As usual, women and children are the ones still suffering. Domestic abuse (including child abuse), rape and spousal rape, including discrimination against women, are all still significant problems in Taiwan. This I also believe: random acts of violence against women are not common - women can walk outside, alone and safely, at literally any time of day or night and not have to fear being attacked. I am sure it does happen, but it's so rare that I feel quite safe in Taipei, even in the darkest hours of the early morning.

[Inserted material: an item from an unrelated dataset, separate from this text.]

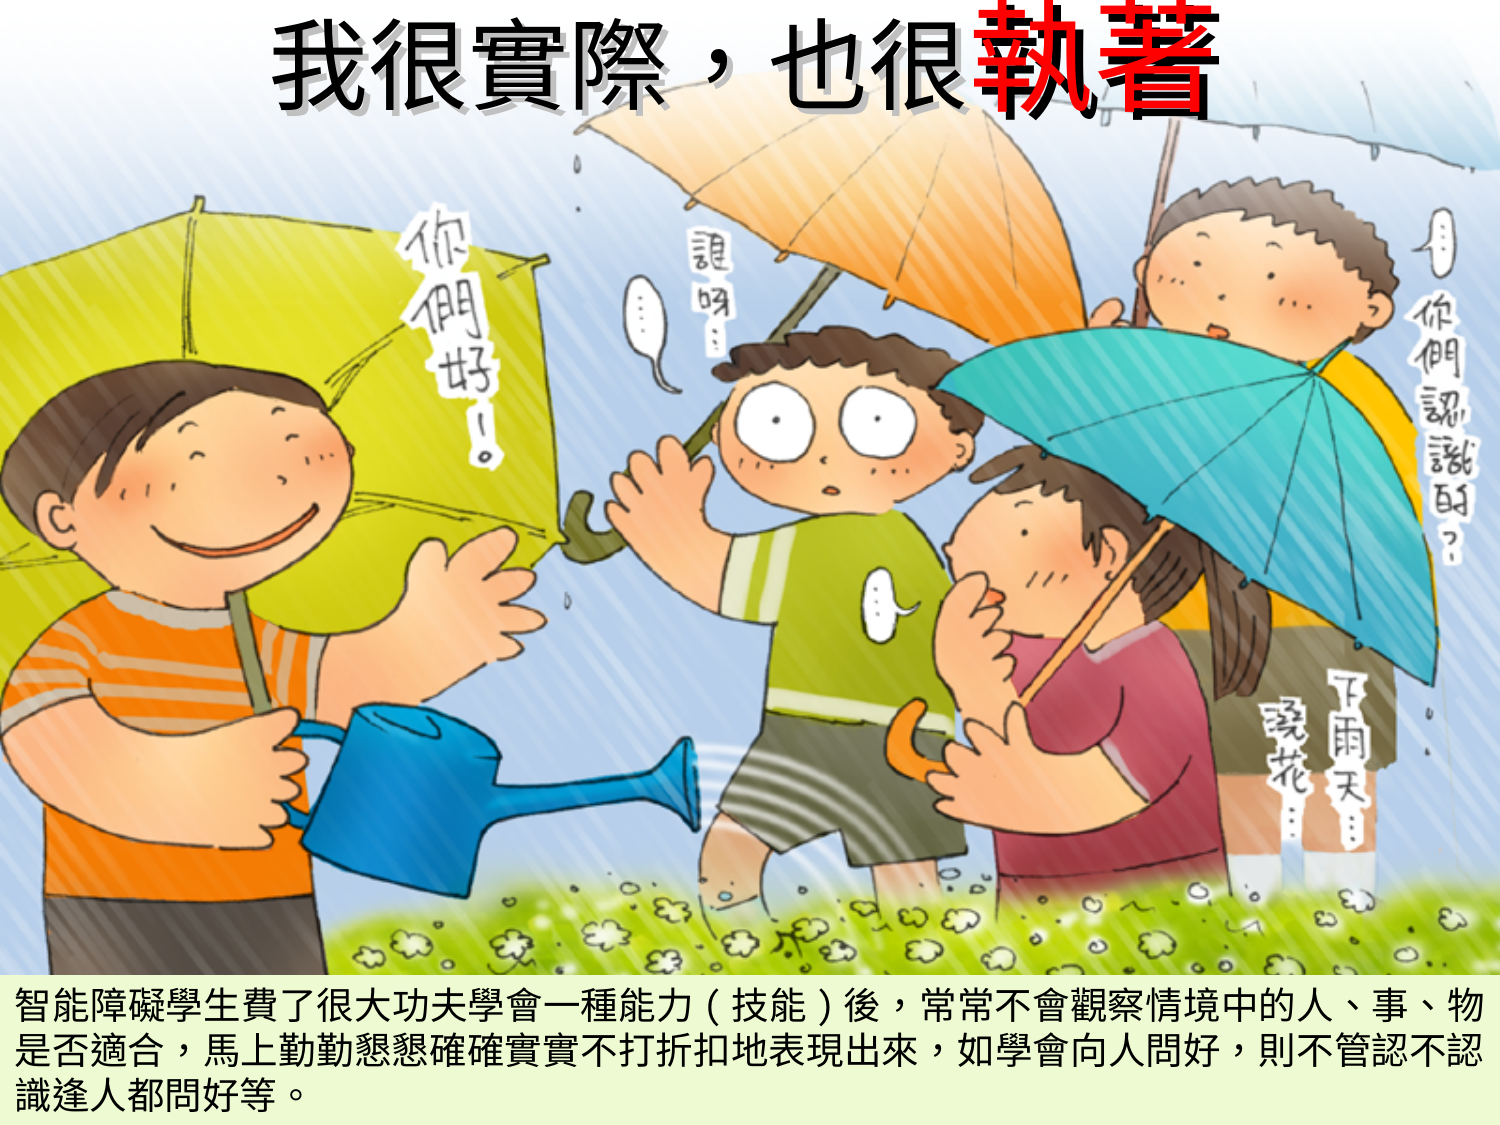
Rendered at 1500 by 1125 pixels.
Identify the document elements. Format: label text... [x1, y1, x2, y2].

It's violence against women by people they know and are possibly married to that remains a problem - for several reasons. It's still a social anathema to report spousal rape, there are still people who believe - even if they wouldn't admit it openly - that spousal abuse is acceptable/explainable (ie "she deserved it, if she kept him happier..."), that rape within marriage is not really rape, and that it's OK to hit your child. In many cases, saving the face and protecting the family status of the relative is considered more important than getting help for the wife or child, and so cases go unreported. Many foreign brides have nowhere to turn when they suffer abuse, and that goes unreported too.
And, as usual, despite a generally clean human rights record (human trafficking is still an issue, but at nowhere near the levels of other Asian countries), those still suffering are women and children. We can clean up most of the problems in a place, and yet there will still be people who think it's OK to treat those two groups as subhuman.
One is half the population, adult females who are still grouped in with people who are not yet adults - in many ways, around the world, women are treated more or less as children, workhorses or both - and the other is most defenseless segment of the population.